To deal with this situation, we introduce an index dimension of size 2, and
make alt lat lon auxiliary coordinate variables of this single dimension. In
the data model, there is then only one domain axis for alt lat lon.

Back to the case of one timeseries: Example H4 shows scalar coordinate
variables for alt lat lon. That is, these size-1 dimensions have been omitted.
In this case, the coordinates attribute is needed; that's how scalar coordinate
variables are attached to the data variable. In the data model (in my opinion)
this is logically equivalent including the size-1 dimensions.

Lets see, its currently not legal as a DSG file, according to the spec. The CDM will barf on it, though I could put in a workaround.

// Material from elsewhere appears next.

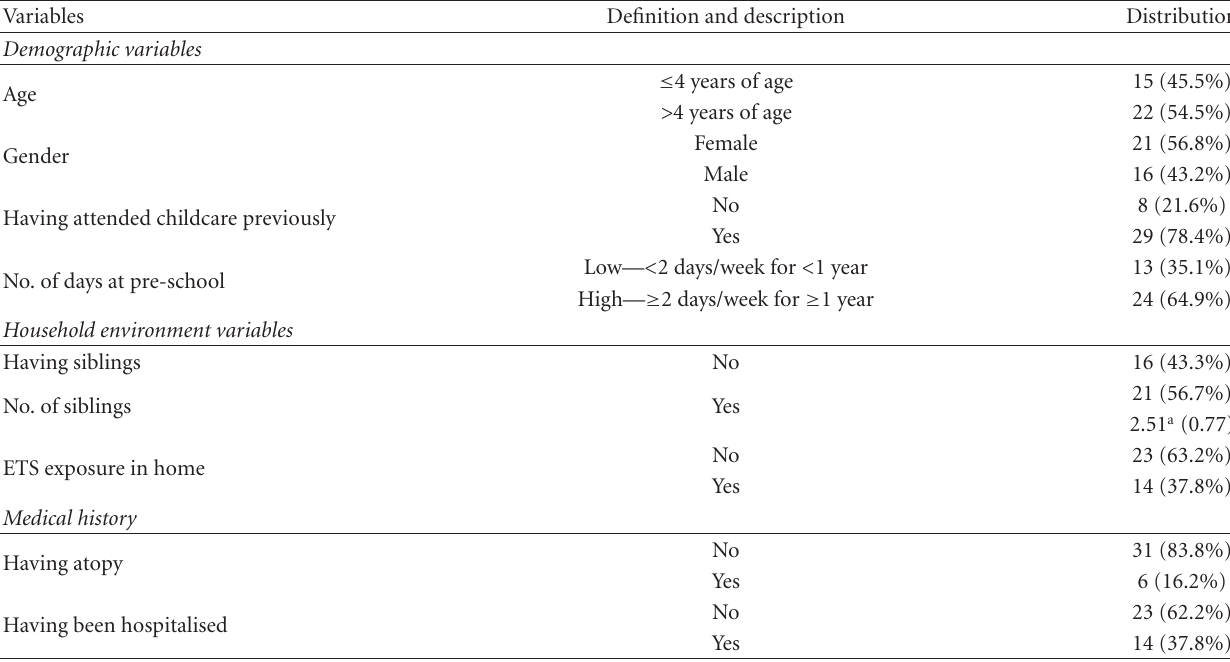
Table 1: Demographic characteristics of the study population ( n =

Should it be legal? That is, should people be "allowed" to put in extraneous dimensions that only make sense for some values of the dimension length (eg 1 but not >1) ? I think it would be a rather ugly wart, and you would gain no new functionality.

I also think it would confuse dimensions with coordinates (which has already happened because the distinction isnt obvious). I think we should try to be clear about the use of dimensions because it makes the data model more powerful. So I would prefer not.


Maybe this question raises an issue for chapter 9 and Example H4. The example
is following Section 9.2:

"If there is only a single feature to be stored in a data variable, there is no
need for an instance dimension and it is permitted to omit it. The data will
then be one-dimensional, which is a special (degenerate) case of the
multidimensional array representation.  The instance variables will be scalar
coordinate variables; the data variable and other auxiliary coordinate
variables will have only an element dimension and not have an instance
dimension, e.g. data(o) and t(o) for a single timeSeries."

In the multidimensional array representation, featureType doesn't have to be
coded, because this representation has always existed in CF. We could say that
*if* you encode featureType, there *must* be an instance dimension (of size 1
if appropriate) and that alt lat lon must be auxiliary coordinate variables
with this dimension. That would be a restriction we don't have in CF 1.6, so
it would be a change to CF. What do you think, John C?

I think this is a seperate question yes?

From my POV, its just a practical question to make things clear between data producer and consumer. I think we allowed the scalar instance coordinates because it was a natural way for producers to think when there was only one feature in the file, ie "why do you want me to add this extra dimension?" As long as the "featureType" attribute is present, as well as the "coordinates" attribute I think the meaning is unambiguous. Requiring a dimension=1 is maybe a bit simpler, but i would still have to deal with the scalar case for versions before we change, so its not really better for me.